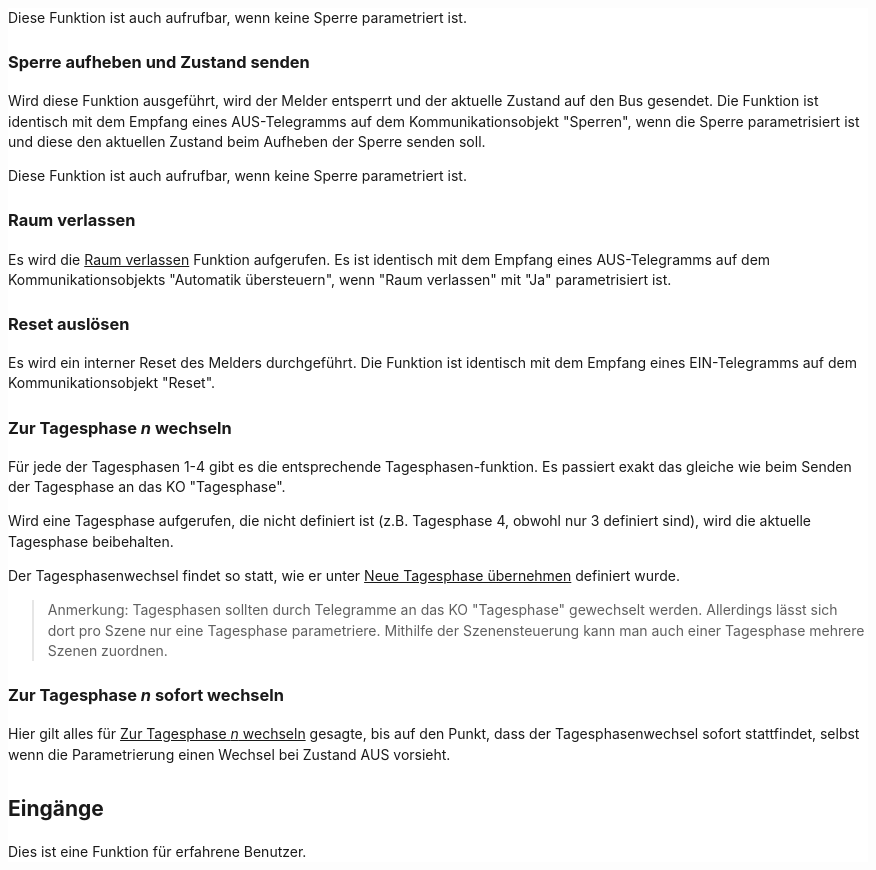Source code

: Diese Funktion ist auch aufrufbar, wenn keine Sperre parametriert ist.

### **Sperre aufheben und Zustand senden**

Wird diese Funktion ausgeführt, wird der Melder entsperrt und der aktuelle Zustand auf den Bus gesendet. Die Funktion ist identisch mit dem Empfang eines AUS-Telegramms auf dem Kommunikationsobjekt "Sperren", wenn die Sperre parametrisiert ist und diese den aktuellen Zustand beim Aufheben der Sperre senden soll.

Diese Funktion ist auch aufrufbar, wenn keine Sperre parametriert ist.

### **Raum verlassen**

Es wird die [Raum verlassen](#raum-verlassen) Funktion aufgerufen. Es ist identisch mit dem Empfang eines AUS-Telegramms auf dem Kommunikationsobjekts "Automatik übersteuern", wenn "Raum verlassen" mit "Ja" parametrisiert ist.

### **Reset auslösen**

Es wird ein interner Reset des Melders durchgeführt. Die Funktion ist identisch mit dem Empfang eines EIN-Telegramms auf dem Kommunikationsobjekt "Reset".

### **Zur Tagesphase *n* wechseln**

Für jede der Tagesphasen 1-4 gibt es die entsprechende Tagesphasen-funktion.
Es passiert exakt das gleiche wie beim Senden der Tagesphase an das KO "Tagesphase". 

Wird eine Tagesphase aufgerufen, die nicht definiert ist (z.B. Tagesphase 4, obwohl nur 3 definiert sind), wird die aktuelle Tagesphase beibehalten.

Der Tagesphasenwechsel findet so statt, wie er unter [Neue Tagesphase übernehmen](#neue-tagesphase-übernehmen) definiert wurde.

> Anmerkung: Tagesphasen sollten durch Telegramme an das KO "Tagesphase" gewechselt werden. Allerdings lässt sich dort pro Szene nur eine Tagesphase parametriere. Mithilfe der Szenensteuerung kann man auch einer Tagesphase mehrere Szenen zuordnen.

### **Zur Tagesphase *n* sofort wechseln**

Hier gilt alles für [Zur Tagesphase *n* wechseln](#zur-tagesphase-n-wechseln) gesagte, bis auf den Punkt, dass der Tagesphasenwechsel sofort stattfindet, selbst wenn die Parametrierung einen Wechsel bei Zustand AUS vorsieht.


## **Eingänge**

Dies ist eine Funktion für erfahrene Benutzer.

▶ ASSIGNED TASK:
Please quote exactly the run of lines that starts the entries and ends at the line containing "### **Reset auslösen**", leaving out every picture.

▶ ANSWER BELOW:
Source code

: Diese Funktion ist auch aufrufbar, wenn keine Sperre parametriert ist.

### **Sperre aufheben und Zustand senden**

Wird diese Funktion ausgeführt, wird der Melder entsperrt und der aktuelle Zustand auf den Bus gesendet. Die Funktion ist identisch mit dem Empfang eines AUS-Telegramms auf dem Kommunikationsobjekt "Sperren", wenn die Sperre parametrisiert ist und diese den aktuellen Zustand beim Aufheben der Sperre senden soll.

Diese Funktion ist auch aufrufbar, wenn keine Sperre parametriert ist.

### **Raum verlassen**

Es wird die [Raum verlassen](#raum-verlassen) Funktion aufgerufen. Es ist identisch mit dem Empfang eines AUS-Telegramms auf dem Kommunikationsobjekts "Automatik übersteuern", wenn "Raum verlassen" mit "Ja" parametrisiert ist.

### **Reset auslösen**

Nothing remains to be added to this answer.